The processing or transformation of the delivery item by the customer shall always be carried out for us. If the delivery item is processed with other items not belonging to us, we shall acquire co-ownership of the new item in the ratio of the value of the delivery item to the other processed items at the time of processing. For the rest, the same shall apply to the item created by processing as to the goods subject to retention of title.

If the delivery item is inseparably combined or mixed with other items not belonging to us, we shall acquire co-ownership of the new item in the ratio of the value of the delivery item to the other combined or mixed items at the time of combination or mixing. If the combination or mixing is carried out in such a way that the customer's item is to be regarded as the main item, it shall be deemed agreed that the customer transfers co-ownership to us on a pro rata basis. The customer shall keep the sole ownership or the co-ownership for us.

We undertake to release the securities to which we are entitled at the request of the customer to the extent that their value exceeds the claims to be secured, insofar as these have not yet been settled, by more than 20%.

 

3. Designs and constructions

 

Drawings, models, templates, etc. remain our exclusive property.
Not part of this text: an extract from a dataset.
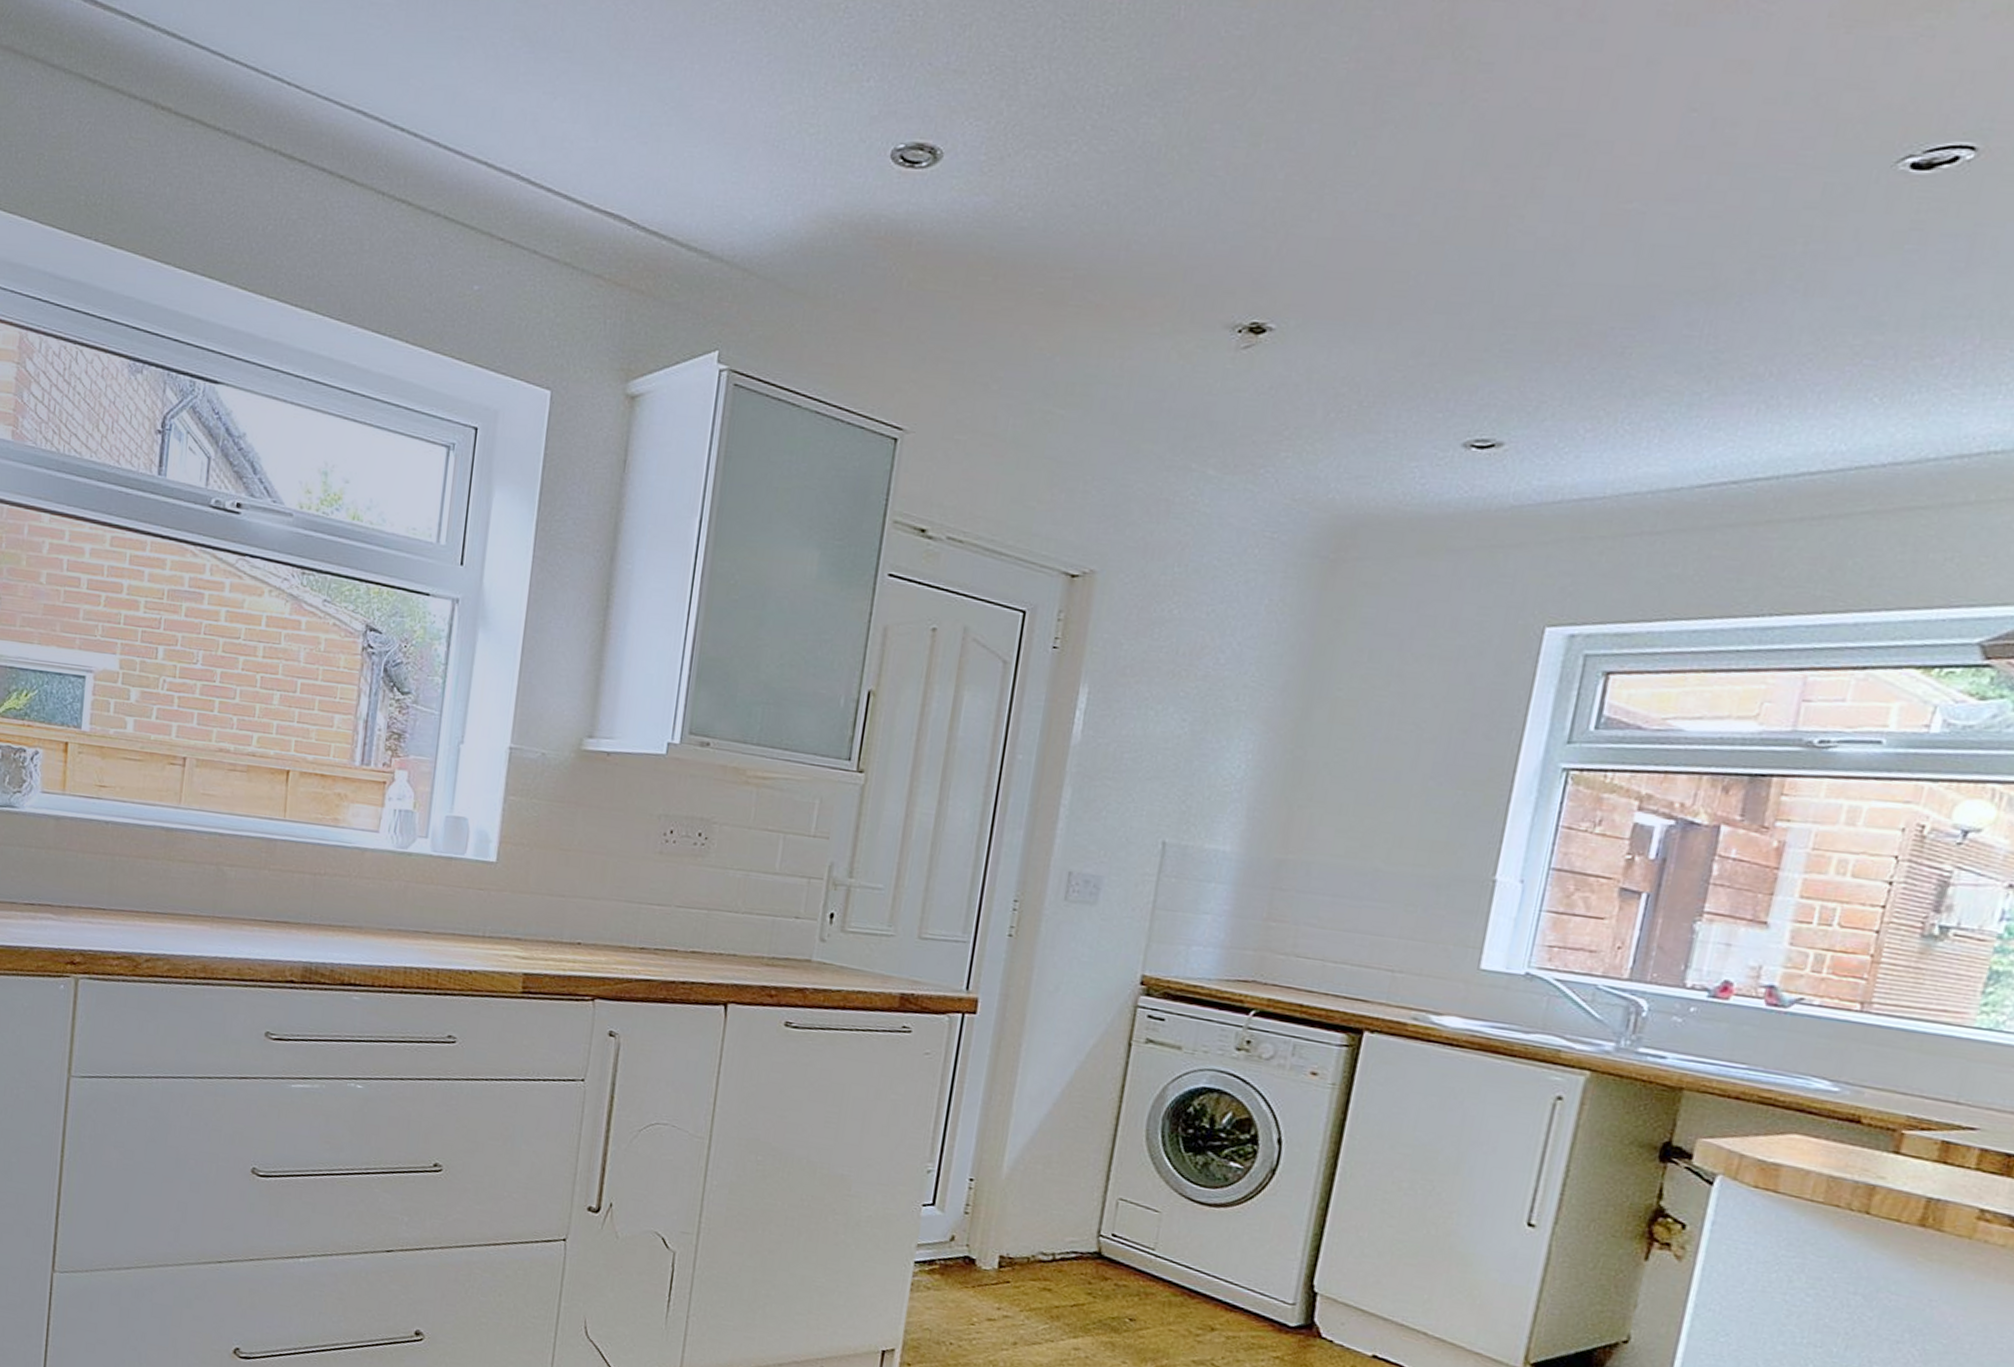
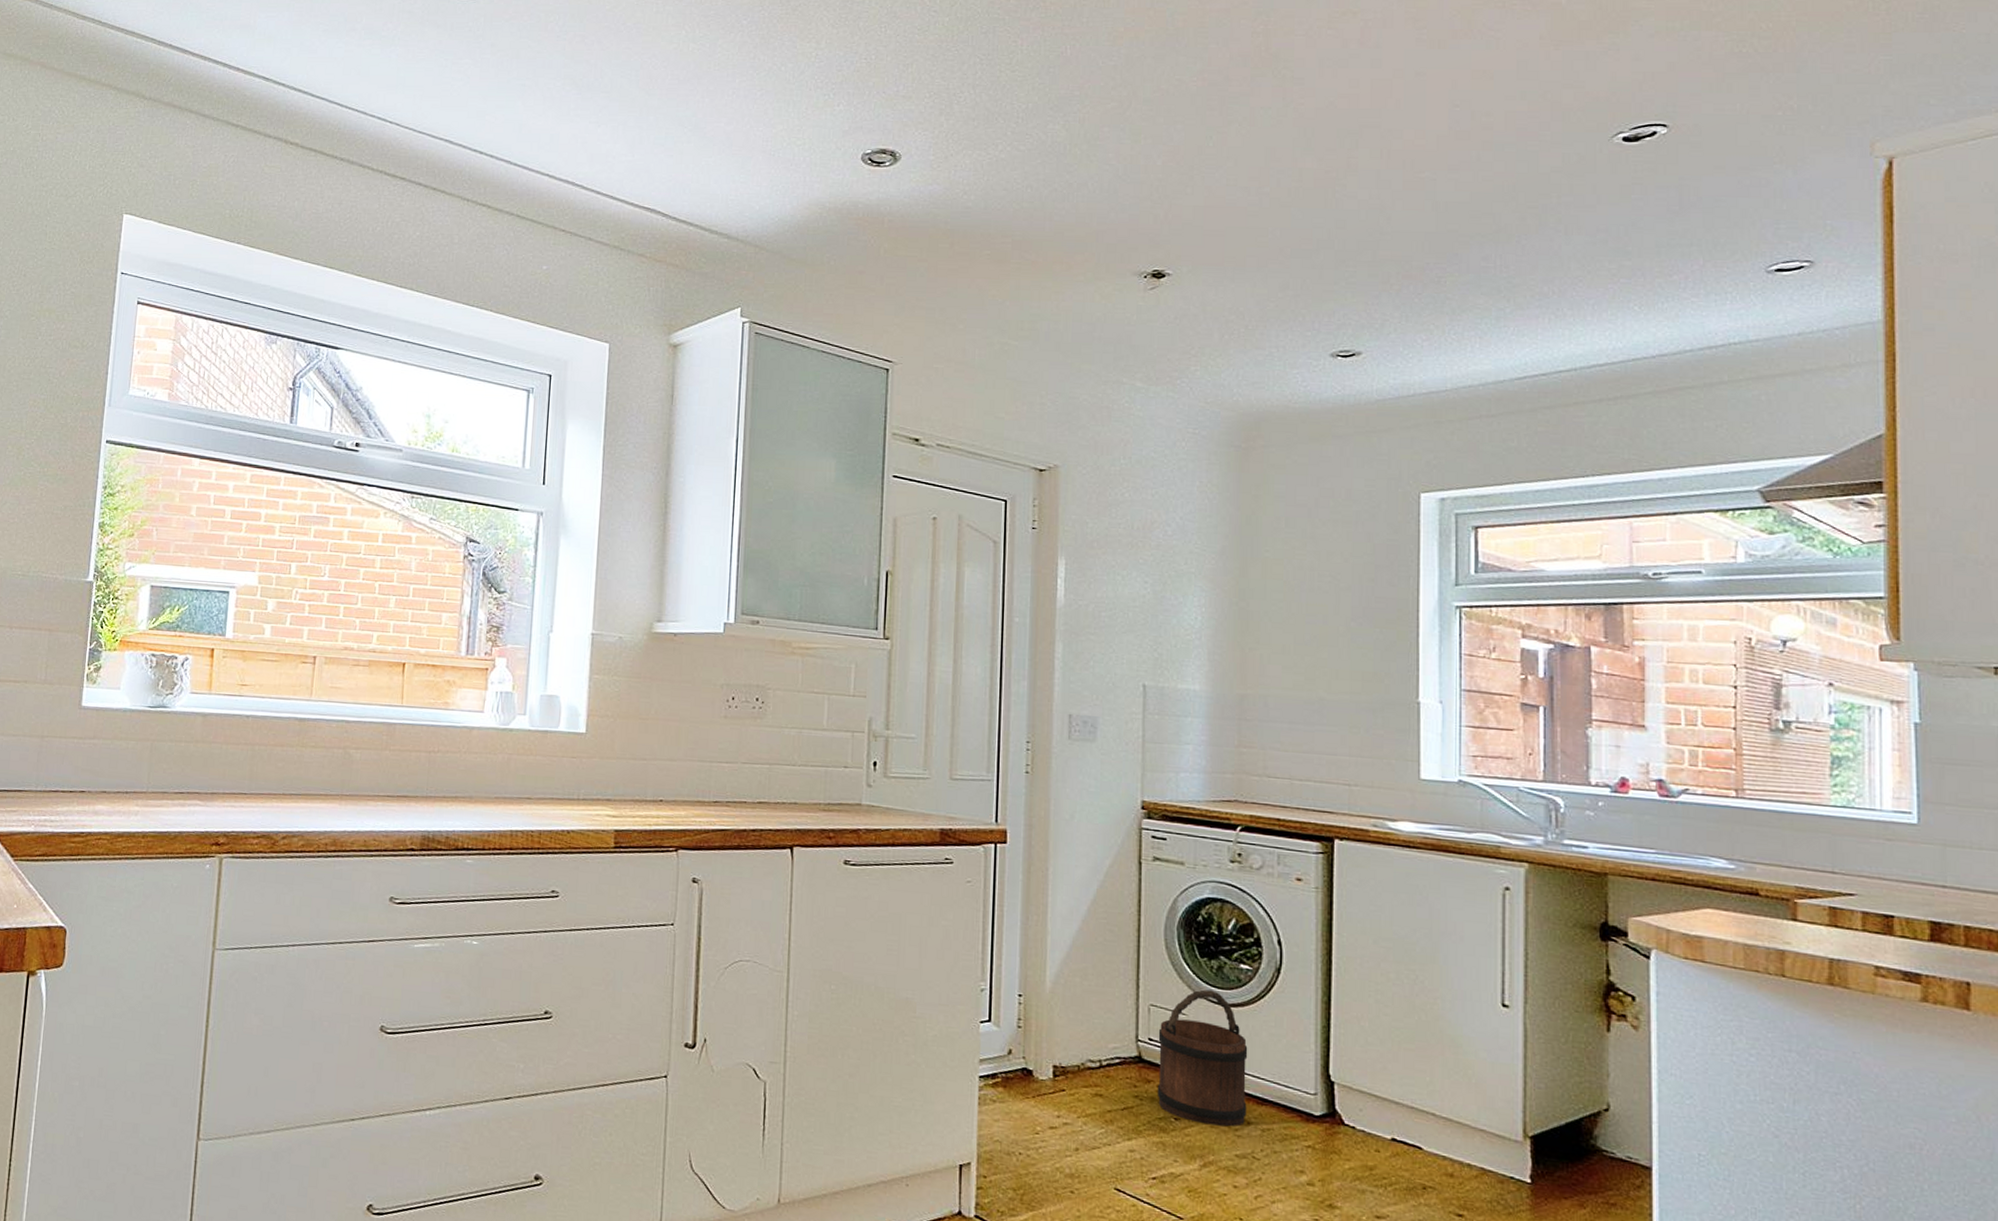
bucket: none [1113,1186,1225,1332] -> present [1157,989,1248,1127]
They are entrusted only for the agreed purpose and may not be used for any other purpose. Copies or other reproductions including storage, processing or distribution using electronic systems may only be made for the agreed purpose. Neither originals nor copies may be handed over to third parties or made accessible in any other way.

 


4. Software

 

The rights to the software contained in our products shall remain with us. We grant the purchaser the right to use the software in connection with the purchased product. Any use beyond this as well as copying, passing on or modifying the software is prohibited and will be prosecuted.

 

5. Cost estimates (fees and deadlines)

 

... are generally subject to a charge. The final compensation (currently 50,00 €) will be refunded or charged when the repair is carried out according to the cost estimate or, if applicable, when a new device is purchased. If the repair order is not placed with us within 4 weeks of the cost estimate being drawn up, we will return the equipment or parts to the customer's address, possibly in a disassembled state, at the customer's expense.

 

 

6. Cancellation

 

In the event of cancellation by the customer, we are entitled to demand a cancellation fee of 15% of the order total, or 50% in the case of special production after the start of the production work, without prejudice to the assertion of further damages. System parts, products or accessories that are manufactured individually for the customer are excluded from cancellation and will be invoiced in full.